__WHAT THE EXERCISE ASKS__: Every line of the entries below from the one containing "Introduction, that describes" to the one containing "the CoViRR consortium.", both ends included, must be written out exactly. No other line belongs in the answer.

__PROVIDED RECORDS__:
= = = = = = =
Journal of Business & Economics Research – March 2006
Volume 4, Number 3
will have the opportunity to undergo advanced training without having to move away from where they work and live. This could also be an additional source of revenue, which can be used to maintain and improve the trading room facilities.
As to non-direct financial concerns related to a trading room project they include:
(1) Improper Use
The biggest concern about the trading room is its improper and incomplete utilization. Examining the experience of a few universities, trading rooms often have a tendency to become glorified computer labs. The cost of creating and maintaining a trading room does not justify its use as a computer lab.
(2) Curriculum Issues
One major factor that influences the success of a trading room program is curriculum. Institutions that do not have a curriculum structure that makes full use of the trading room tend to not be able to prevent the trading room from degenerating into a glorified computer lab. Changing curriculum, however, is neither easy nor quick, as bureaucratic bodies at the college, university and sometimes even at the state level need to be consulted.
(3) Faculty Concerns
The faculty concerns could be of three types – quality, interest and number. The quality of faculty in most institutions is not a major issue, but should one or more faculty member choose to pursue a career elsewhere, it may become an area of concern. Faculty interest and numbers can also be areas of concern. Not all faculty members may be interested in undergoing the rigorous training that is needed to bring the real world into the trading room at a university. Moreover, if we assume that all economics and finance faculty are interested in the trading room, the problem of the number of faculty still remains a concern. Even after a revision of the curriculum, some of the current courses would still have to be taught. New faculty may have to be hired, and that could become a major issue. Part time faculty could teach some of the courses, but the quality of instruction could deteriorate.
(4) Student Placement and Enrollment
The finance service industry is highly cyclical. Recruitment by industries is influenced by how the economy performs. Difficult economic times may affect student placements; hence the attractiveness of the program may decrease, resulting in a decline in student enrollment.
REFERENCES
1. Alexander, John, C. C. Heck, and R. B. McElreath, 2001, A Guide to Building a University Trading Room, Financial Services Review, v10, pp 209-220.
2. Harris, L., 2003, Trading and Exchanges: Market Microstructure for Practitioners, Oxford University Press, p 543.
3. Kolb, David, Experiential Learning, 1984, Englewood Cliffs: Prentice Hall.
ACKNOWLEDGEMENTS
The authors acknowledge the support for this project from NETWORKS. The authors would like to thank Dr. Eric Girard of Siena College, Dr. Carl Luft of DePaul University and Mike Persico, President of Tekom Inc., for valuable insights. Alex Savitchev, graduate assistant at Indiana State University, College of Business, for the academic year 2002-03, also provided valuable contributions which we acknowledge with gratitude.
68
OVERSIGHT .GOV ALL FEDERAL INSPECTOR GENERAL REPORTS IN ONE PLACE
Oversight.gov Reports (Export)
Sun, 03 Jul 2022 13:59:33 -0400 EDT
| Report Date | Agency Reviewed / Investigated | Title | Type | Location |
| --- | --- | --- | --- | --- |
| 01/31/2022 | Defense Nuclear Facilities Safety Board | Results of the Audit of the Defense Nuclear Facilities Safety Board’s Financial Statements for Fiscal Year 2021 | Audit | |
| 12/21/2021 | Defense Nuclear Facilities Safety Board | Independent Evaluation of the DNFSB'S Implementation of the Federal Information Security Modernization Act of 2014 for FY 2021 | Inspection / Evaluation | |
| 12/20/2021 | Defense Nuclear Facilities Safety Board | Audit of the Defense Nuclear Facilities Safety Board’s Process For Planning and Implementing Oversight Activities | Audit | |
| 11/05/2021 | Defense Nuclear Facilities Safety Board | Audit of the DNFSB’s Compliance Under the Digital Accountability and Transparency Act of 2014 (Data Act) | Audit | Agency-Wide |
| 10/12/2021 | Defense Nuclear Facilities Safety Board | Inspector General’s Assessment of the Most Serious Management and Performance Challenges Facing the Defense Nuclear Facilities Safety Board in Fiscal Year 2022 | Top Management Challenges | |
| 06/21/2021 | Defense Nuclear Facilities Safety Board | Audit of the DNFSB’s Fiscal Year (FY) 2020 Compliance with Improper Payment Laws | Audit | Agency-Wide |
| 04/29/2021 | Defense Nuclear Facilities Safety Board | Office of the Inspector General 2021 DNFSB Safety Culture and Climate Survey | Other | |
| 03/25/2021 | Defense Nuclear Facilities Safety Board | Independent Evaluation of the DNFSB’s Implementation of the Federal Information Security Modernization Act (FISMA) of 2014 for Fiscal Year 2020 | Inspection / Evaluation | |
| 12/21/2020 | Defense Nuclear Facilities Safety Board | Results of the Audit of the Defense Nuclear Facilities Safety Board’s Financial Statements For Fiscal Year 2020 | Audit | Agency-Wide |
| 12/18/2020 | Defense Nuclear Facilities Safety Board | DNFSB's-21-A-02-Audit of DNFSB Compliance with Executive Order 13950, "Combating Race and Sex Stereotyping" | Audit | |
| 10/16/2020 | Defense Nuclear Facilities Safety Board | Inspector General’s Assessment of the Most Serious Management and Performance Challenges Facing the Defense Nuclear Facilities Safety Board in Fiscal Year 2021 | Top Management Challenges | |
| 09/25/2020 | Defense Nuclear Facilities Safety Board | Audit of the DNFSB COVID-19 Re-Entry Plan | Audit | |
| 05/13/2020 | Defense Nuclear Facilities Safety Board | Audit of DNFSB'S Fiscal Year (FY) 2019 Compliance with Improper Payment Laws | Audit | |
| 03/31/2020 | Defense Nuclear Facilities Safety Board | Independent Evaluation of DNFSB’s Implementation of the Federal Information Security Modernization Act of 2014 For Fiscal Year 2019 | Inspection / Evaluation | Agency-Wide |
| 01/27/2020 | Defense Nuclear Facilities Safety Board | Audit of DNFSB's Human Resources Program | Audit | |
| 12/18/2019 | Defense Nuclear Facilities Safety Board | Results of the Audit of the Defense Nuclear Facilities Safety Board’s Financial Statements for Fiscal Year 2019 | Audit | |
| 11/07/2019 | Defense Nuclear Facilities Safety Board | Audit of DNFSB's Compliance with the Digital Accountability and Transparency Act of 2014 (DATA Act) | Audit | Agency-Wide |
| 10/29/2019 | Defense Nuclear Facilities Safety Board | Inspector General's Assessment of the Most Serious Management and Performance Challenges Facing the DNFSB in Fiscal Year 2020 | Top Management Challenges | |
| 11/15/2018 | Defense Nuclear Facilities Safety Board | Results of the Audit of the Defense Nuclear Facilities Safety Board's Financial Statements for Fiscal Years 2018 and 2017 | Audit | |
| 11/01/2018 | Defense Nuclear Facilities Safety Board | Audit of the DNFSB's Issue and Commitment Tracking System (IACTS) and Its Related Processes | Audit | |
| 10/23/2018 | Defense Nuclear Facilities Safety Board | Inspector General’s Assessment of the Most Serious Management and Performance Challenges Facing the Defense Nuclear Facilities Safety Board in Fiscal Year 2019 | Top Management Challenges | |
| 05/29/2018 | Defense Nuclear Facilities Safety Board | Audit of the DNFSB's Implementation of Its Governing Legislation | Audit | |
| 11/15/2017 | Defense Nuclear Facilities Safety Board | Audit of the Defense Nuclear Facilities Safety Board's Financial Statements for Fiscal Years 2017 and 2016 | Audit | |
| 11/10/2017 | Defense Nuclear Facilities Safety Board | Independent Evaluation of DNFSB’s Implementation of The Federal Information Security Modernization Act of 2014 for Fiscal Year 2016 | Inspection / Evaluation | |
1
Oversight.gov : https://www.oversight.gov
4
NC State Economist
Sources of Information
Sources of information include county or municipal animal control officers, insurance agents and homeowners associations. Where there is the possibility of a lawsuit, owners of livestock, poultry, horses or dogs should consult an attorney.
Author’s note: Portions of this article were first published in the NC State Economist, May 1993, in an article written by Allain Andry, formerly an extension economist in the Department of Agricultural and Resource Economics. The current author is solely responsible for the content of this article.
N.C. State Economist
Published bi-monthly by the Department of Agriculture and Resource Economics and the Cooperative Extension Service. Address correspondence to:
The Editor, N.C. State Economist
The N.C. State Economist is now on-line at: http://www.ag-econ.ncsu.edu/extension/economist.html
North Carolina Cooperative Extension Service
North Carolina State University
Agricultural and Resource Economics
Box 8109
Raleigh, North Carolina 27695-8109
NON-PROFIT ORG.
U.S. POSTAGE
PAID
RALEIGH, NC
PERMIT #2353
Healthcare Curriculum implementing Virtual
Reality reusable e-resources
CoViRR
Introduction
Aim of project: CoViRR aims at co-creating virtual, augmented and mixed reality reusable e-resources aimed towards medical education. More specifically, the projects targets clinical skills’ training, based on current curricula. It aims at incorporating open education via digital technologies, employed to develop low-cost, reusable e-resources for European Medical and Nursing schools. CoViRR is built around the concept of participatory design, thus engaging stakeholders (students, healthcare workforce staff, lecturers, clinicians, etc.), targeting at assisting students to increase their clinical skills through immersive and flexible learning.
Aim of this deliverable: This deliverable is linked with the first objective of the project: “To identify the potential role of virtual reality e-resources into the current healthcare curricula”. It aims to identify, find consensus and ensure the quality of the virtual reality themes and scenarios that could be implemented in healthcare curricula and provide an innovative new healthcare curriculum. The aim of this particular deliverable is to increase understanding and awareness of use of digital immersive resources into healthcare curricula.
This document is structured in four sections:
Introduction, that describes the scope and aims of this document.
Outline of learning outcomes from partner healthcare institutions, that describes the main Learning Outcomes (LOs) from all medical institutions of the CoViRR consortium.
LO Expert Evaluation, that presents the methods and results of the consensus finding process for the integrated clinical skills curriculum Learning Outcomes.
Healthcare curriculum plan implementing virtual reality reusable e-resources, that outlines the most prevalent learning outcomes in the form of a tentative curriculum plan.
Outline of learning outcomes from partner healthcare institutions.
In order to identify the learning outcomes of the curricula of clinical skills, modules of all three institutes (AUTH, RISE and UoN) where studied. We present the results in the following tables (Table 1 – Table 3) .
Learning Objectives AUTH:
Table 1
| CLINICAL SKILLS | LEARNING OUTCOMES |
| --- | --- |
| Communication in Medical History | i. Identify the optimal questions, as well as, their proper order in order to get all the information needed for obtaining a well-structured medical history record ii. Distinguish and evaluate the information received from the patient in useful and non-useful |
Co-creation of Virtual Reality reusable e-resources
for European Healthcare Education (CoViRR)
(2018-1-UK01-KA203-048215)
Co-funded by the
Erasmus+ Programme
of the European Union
= = = = = = =
__OUTPUT__:
Introduction, that describes the scope and aims of this document.
Outline of learning outcomes from partner healthcare institutions, that describes the main Learning Outcomes (LOs) from all medical institutions of the CoViRR consortium.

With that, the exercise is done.